# Smoking with the "Griz" aka hawgrider.  (smoked wild leeks)



## hawgrider (Jul 7, 2017)

The RubberDuck did all the work this year (he dug them up) since I couldn't make the trip. He was nice enough to share some of that nice haul of wild leeks he dug up from the sacred deer hunting ground.

I put some of them in the dehydrator for regular flavor and the largest ones in the smoker for some smoked leek powder. Before I always used hickory and hot smoke. This time I'm going to cold smoke with cherry.

Just put them on. The smoke tube is set for about a 4 to 5 hour smoke so here we go.













20160516_160134_zpsovliwibb.jpg



__ hawgrider
__ Jul 7, 2017






Cold smoked with cherry and now into the dehydrator.

-













20160517_150807_zpslpx7euyb.jpg



__ hawgrider
__ Jul 7, 2017






Regular -
 













20160517_150827_zpsdrh1nzf7.jpg



__ hawgrider
__ Jul 7, 2017






The small regular are are dry.
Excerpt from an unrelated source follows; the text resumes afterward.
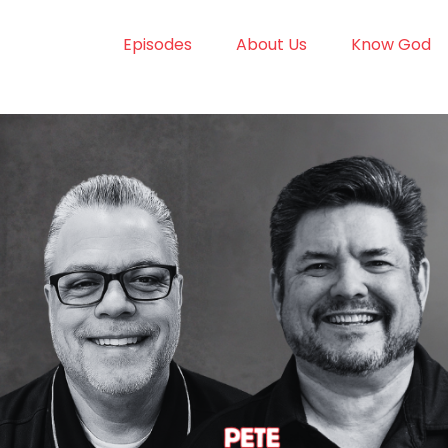
Episodes
About Us
Know God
Probably another 12 hours for the rest

Then I grind them up in a coffee bean grinder and use as a powder to put on everything from fried eggs to soups.


----------



## SmokinAl (Jul 7, 2017)

Sounds interesting.

I have never smoked leaks before.

Al


----------



## hawgrider (Jul 7, 2017)

SmokinAl said:


> Sounds interesting.
> 
> I have never smoked leaks before.
> 
> Al


These are *wild* leeks which have a superior flavor to store bought leeks. The come from the RubberDucks farm land in "Meatchicken" (Mi chi gan)

They are a spring treat that is just fantastic and then we make the powder to get us thru until the next spring.

Fresh in the spring Is just fabulous with some steaks on the griil.


----------